**Work instructions:** Copy the records below exactly, leaving out any pictures.

[Data items]
——
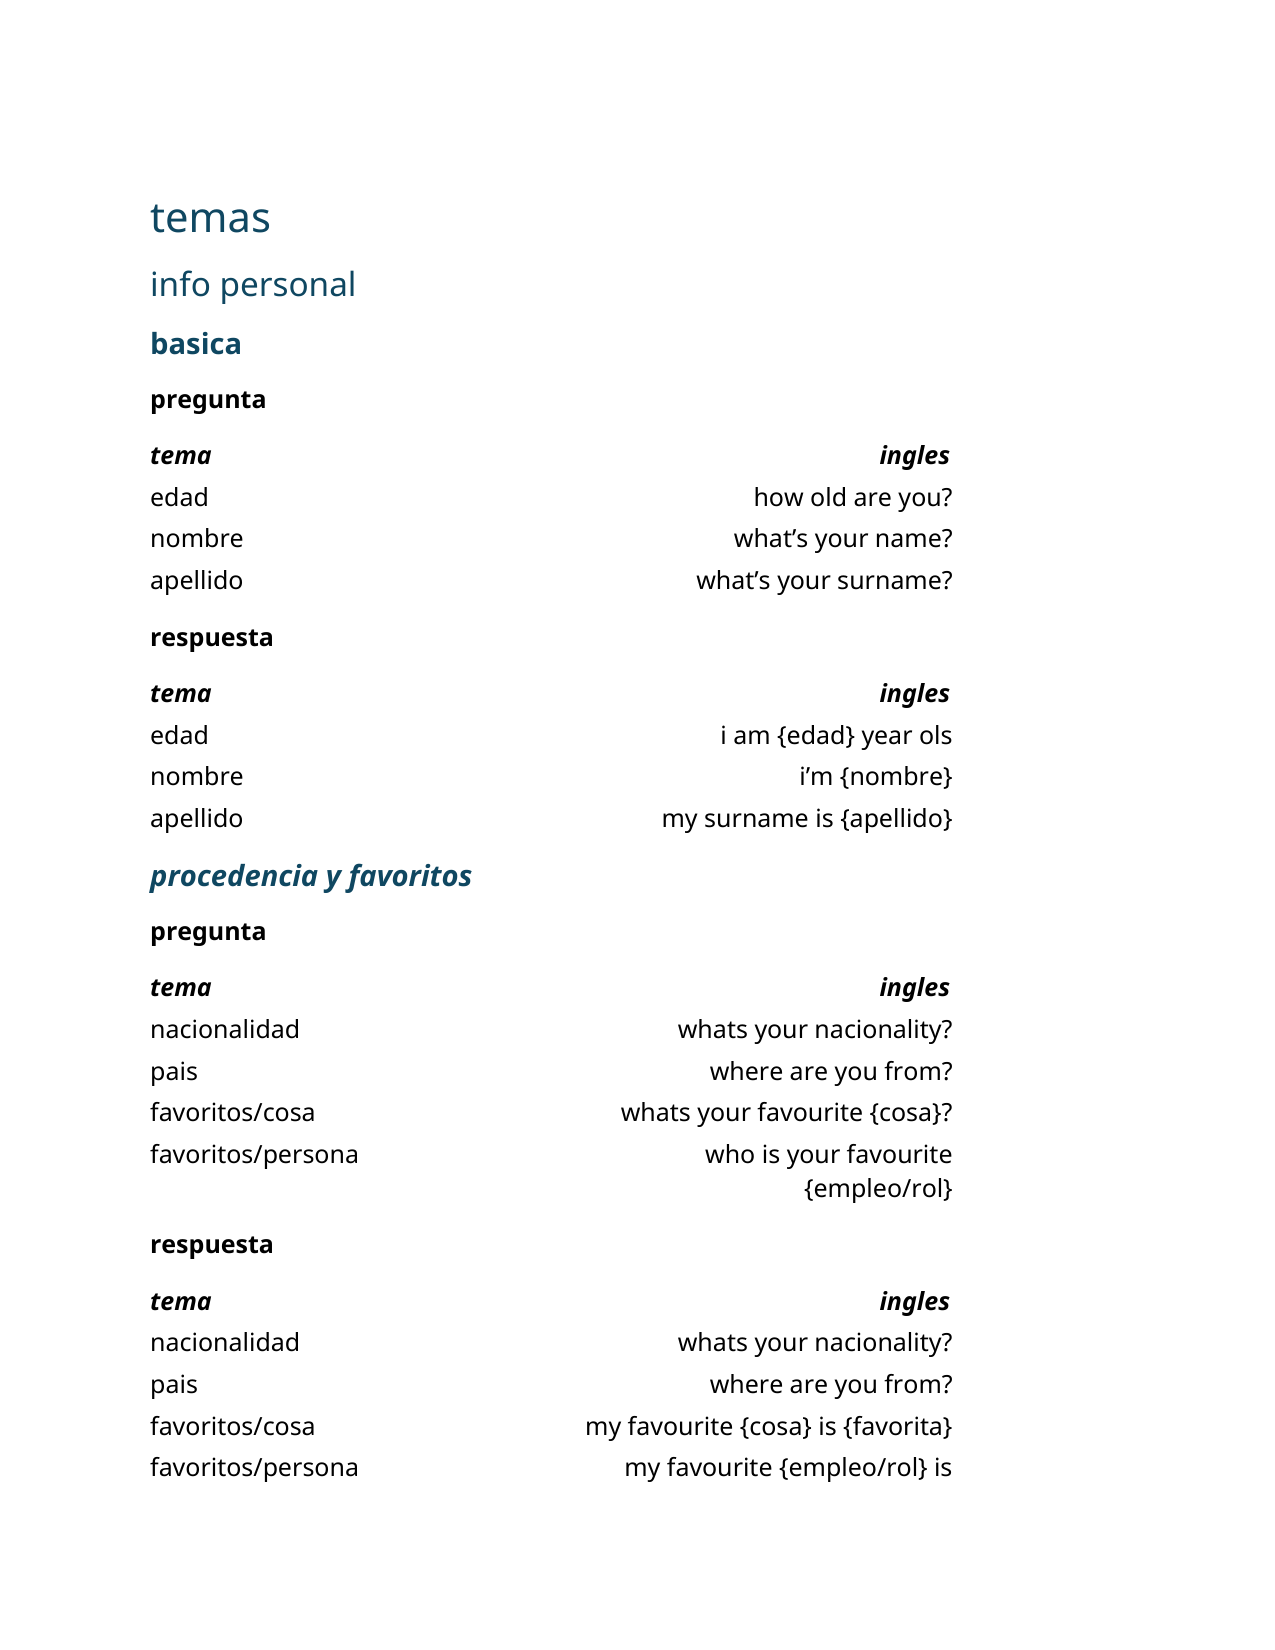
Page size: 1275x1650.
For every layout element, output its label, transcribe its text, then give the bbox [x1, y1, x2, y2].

table_header tema [139, 434, 551, 476]
table_cell whats your favourite {cosa}? [551, 1091, 964, 1132]
text respuesta [150, 1227, 1125, 1261]
table_cell whats your nacionality? [551, 1321, 964, 1363]
subtitle basica [150, 323, 1125, 363]
table_header ingles [551, 434, 964, 476]
table_header tema [139, 966, 551, 1008]
table_cell pais [139, 1363, 551, 1404]
table_cell what’s your surname? [551, 559, 964, 601]
table_cell nombre [139, 518, 551, 559]
table_cell who is your favourite {empleo/rol} [551, 1133, 964, 1208]
subtitle temas [150, 187, 1125, 244]
table_cell how old are you? [551, 476, 964, 517]
table_cell where are you from? [551, 1049, 964, 1091]
text pregunta [150, 381, 1125, 416]
table_cell my favourite {cosa} is {favorita} [551, 1404, 964, 1446]
table_header tema [139, 1280, 551, 1321]
table_cell pais [139, 1049, 551, 1091]
table_cell favoritos/cosa [139, 1404, 551, 1446]
table_cell apellido [139, 559, 551, 601]
table_cell nacionalidad [139, 1008, 551, 1049]
table_cell edad [139, 714, 551, 755]
table_cell i’m {nombre} [551, 755, 964, 797]
table_cell favoritos/persona [139, 1446, 551, 1487]
table_cell where are you from? [551, 1363, 964, 1404]
table_cell nombre [139, 755, 551, 797]
table_cell what’s your name? [551, 518, 964, 559]
table_cell my favourite {empleo/rol} is {favorita} [551, 1446, 964, 1487]
table_cell i am {edad} year ols [551, 714, 964, 755]
table_cell nacionalidad [139, 1321, 551, 1363]
subtitle procedencia y favoritos [150, 855, 1125, 895]
table_header ingles [551, 966, 964, 1008]
table_header ingles [551, 672, 964, 714]
table_header ingles [551, 1280, 964, 1321]
table_cell edad [139, 476, 551, 517]
table_cell my surname is {apellido} [551, 797, 964, 838]
table_cell apellido [139, 797, 551, 838]
table_cell favoritos/persona [139, 1133, 551, 1208]
table_header tema [139, 672, 551, 714]
subtitle info personal [150, 261, 1125, 306]
table_cell favoritos/cosa [139, 1091, 551, 1132]
text pregunta [150, 913, 1125, 947]
table_cell whats your nacionality? [551, 1008, 964, 1049]
text respuesta [150, 619, 1125, 653]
——
**Problem solution:**
Page size: 1275x1650.
For every layout element, output its label, transcribe its text, then give the bbox [x1, y1, x2, y2].

table_header tema [139, 434, 551, 476]
table_cell whats your favourite {cosa}? [551, 1091, 964, 1132]
text respuesta [150, 1227, 1125, 1261]
table_cell whats your nacionality? [551, 1321, 964, 1363]
subtitle basica [150, 323, 1125, 363]
table_header ingles [551, 434, 964, 476]
table_header tema [139, 966, 551, 1008]
table_cell pais [139, 1363, 551, 1404]
table_cell what’s your surname? [551, 559, 964, 601]
table_cell nombre [139, 518, 551, 559]
table_cell who is your favourite {empleo/rol} [551, 1133, 964, 1208]
subtitle temas [150, 187, 1125, 244]
table_cell how old are you? [551, 476, 964, 517]
table_cell where are you from? [551, 1049, 964, 1091]
text pregunta [150, 381, 1125, 416]
table_cell my favourite {cosa} is {favorita} [551, 1404, 964, 1446]
table_header tema [139, 1280, 551, 1321]
table_cell pais [139, 1049, 551, 1091]
table_cell favoritos/cosa [139, 1404, 551, 1446]
table_cell apellido [139, 559, 551, 601]
table_cell nacionalidad [139, 1008, 551, 1049]
table_cell edad [139, 714, 551, 755]
table_cell i’m {nombre} [551, 755, 964, 797]
table_cell favoritos/persona [139, 1446, 551, 1487]
table_cell where are you from? [551, 1363, 964, 1404]
table_cell nombre [139, 755, 551, 797]
table_cell what’s your name? [551, 518, 964, 559]
table_cell my favourite {empleo/rol} is {favorita} [551, 1446, 964, 1487]
table_cell i am {edad} year ols [551, 714, 964, 755]
table_cell nacionalidad [139, 1321, 551, 1363]
subtitle procedencia y favoritos [150, 855, 1125, 895]
table_header ingles [551, 966, 964, 1008]
table_header ingles [551, 672, 964, 714]
table_header ingles [551, 1280, 964, 1321]
table_cell edad [139, 476, 551, 517]
table_cell my surname is {apellido} [551, 797, 964, 838]
table_cell apellido [139, 797, 551, 838]
table_cell favoritos/persona [139, 1133, 551, 1208]
table_header tema [139, 672, 551, 714]
subtitle info personal [150, 261, 1125, 306]
table_cell favoritos/cosa [139, 1091, 551, 1132]
text pregunta [150, 913, 1125, 947]
table_cell whats your nacionality? [551, 1008, 964, 1049]
text respuesta [150, 619, 1125, 653]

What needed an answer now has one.